:: TASK ITEM ::
How do the lines below between the ones holding "1. Toss chicken in sauce until coated." and "They are quick", inclusive, read? Give them again exactly, with no other lines.

:: INFORMATION GIVEN ::
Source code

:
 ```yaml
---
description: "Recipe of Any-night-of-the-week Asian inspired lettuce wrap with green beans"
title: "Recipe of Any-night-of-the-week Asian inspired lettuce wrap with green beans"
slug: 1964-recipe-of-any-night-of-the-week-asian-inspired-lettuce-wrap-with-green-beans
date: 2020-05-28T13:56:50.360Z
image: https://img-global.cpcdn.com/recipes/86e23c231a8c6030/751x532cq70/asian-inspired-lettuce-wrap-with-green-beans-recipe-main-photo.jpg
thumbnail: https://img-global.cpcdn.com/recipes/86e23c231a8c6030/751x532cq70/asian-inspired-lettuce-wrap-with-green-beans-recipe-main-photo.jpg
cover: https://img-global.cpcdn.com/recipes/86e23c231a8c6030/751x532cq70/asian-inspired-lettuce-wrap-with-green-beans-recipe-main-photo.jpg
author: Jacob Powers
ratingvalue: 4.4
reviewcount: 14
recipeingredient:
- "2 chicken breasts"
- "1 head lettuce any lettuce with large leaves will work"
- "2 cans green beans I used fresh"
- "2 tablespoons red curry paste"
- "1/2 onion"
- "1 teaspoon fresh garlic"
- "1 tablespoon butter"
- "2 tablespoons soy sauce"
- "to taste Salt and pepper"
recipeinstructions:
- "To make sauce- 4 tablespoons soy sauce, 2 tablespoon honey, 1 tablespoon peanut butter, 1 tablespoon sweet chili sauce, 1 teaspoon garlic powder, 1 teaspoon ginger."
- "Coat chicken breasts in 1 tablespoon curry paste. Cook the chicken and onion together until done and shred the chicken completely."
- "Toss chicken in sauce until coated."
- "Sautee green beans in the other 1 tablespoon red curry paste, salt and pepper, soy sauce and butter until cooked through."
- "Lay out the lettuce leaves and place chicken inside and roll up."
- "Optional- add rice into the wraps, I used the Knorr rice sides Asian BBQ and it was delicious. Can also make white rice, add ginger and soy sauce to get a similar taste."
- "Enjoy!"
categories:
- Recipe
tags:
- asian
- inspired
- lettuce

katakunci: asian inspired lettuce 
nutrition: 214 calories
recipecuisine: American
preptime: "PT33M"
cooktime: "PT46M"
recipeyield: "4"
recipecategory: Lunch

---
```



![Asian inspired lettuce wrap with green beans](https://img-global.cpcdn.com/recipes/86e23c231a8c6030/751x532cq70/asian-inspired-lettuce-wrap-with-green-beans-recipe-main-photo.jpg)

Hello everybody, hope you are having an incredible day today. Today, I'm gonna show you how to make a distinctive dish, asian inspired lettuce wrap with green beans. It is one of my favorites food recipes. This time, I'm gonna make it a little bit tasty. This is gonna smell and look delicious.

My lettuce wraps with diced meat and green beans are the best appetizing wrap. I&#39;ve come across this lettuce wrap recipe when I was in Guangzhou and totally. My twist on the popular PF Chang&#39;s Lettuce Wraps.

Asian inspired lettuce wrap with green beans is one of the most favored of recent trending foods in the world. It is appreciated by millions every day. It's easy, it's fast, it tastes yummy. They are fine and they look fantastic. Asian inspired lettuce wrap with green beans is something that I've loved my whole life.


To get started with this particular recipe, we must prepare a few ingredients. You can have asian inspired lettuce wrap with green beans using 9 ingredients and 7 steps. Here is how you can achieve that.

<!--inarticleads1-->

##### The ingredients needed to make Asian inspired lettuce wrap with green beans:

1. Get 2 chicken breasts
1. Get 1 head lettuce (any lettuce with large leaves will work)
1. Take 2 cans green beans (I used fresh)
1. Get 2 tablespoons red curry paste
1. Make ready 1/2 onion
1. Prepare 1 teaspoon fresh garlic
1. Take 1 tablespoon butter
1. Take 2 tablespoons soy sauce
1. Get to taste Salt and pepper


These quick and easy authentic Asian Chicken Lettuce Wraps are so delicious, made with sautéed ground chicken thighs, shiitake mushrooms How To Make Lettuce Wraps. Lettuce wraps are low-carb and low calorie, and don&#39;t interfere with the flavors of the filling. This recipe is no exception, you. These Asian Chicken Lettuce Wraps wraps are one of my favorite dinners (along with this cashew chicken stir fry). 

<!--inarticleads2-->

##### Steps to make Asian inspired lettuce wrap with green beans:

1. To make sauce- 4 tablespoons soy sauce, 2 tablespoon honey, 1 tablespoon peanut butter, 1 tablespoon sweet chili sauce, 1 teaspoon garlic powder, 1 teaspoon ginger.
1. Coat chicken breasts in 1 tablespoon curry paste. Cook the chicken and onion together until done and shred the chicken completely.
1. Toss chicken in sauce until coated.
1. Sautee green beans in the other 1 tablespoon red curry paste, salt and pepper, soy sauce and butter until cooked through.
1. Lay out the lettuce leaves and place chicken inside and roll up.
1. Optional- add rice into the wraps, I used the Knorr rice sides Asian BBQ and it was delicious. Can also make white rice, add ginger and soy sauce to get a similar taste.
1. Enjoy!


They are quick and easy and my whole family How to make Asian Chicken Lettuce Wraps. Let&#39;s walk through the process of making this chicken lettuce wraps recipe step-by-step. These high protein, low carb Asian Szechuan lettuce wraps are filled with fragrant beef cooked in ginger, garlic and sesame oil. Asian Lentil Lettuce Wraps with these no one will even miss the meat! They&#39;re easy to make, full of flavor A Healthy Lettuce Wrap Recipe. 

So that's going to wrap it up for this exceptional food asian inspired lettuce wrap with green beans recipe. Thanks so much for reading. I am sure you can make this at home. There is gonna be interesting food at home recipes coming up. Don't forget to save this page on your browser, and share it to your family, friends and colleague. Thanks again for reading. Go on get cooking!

:: ANSWER AREA ::
1. Toss chicken in sauce until coated.
1. Sautee green beans in the other 1 tablespoon red curry paste, salt and pepper, soy sauce and butter until cooked through.
1. Lay out the lettuce leaves and place chicken inside and roll up.
1. Optional- add rice into the wraps, I used the Knorr rice sides Asian BBQ and it was delicious. Can also make white rice, add ginger and soy sauce to get a similar taste.
1. Enjoy!


They are quick and easy and my whole family How to make Asian Chicken Lettuce Wraps. Let&#39;s walk through the process of making this chicken lettuce wraps recipe step-by-step. These high protein, low carb Asian Szechuan lettuce wraps are filled with fragrant beef cooked in ginger, garlic and sesame oil. Asian Lentil Lettuce Wraps with these no one will even miss the meat! They&#39;re easy to make, full of flavor A Healthy Lettuce Wrap Recipe. 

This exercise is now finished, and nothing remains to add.